[Given data — start]

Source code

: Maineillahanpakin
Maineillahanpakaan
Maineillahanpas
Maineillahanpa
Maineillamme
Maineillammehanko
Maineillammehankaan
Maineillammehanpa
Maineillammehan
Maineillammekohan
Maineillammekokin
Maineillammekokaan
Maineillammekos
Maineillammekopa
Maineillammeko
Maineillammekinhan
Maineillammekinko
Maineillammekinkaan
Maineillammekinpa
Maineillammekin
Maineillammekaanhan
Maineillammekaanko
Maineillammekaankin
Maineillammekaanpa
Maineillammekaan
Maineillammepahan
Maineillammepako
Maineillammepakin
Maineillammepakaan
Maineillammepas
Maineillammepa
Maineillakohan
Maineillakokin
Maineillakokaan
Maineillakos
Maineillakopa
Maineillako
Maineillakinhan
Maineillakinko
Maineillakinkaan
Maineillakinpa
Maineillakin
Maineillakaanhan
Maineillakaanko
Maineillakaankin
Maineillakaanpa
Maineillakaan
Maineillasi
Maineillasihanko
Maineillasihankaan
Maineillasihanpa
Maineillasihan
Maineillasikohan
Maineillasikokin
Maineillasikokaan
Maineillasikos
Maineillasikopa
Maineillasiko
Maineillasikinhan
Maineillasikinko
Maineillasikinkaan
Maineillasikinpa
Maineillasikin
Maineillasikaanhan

[Given data — finish]

To do => Reproduce every line of the listing above, character for character.

Answer to this problem =>
Source code

: Maineillahanpakin
Maineillahanpakaan
Maineillahanpas
Maineillahanpa
Maineillamme
Maineillammehanko
Maineillammehankaan
Maineillammehanpa
Maineillammehan
Maineillammekohan
Maineillammekokin
Maineillammekokaan
Maineillammekos
Maineillammekopa
Maineillammeko
Maineillammekinhan
Maineillammekinko
Maineillammekinkaan
Maineillammekinpa
Maineillammekin
Maineillammekaanhan
Maineillammekaanko
Maineillammekaankin
Maineillammekaanpa
Maineillammekaan
Maineillammepahan
Maineillammepako
Maineillammepakin
Maineillammepakaan
Maineillammepas
Maineillammepa
Maineillakohan
Maineillakokin
Maineillakokaan
Maineillakos
Maineillakopa
Maineillako
Maineillakinhan
Maineillakinko
Maineillakinkaan
Maineillakinpa
Maineillakin
Maineillakaanhan
Maineillakaanko
Maineillakaankin
Maineillakaanpa
Maineillakaan
Maineillasi
Maineillasihanko
Maineillasihankaan
Maineillasihanpa
Maineillasihan
Maineillasikohan
Maineillasikokin
Maineillasikokaan
Maineillasikos
Maineillasikopa
Maineillasiko
Maineillasikinhan
Maineillasikinko
Maineillasikinkaan
Maineillasikinpa
Maineillasikin
Maineillasikaanhan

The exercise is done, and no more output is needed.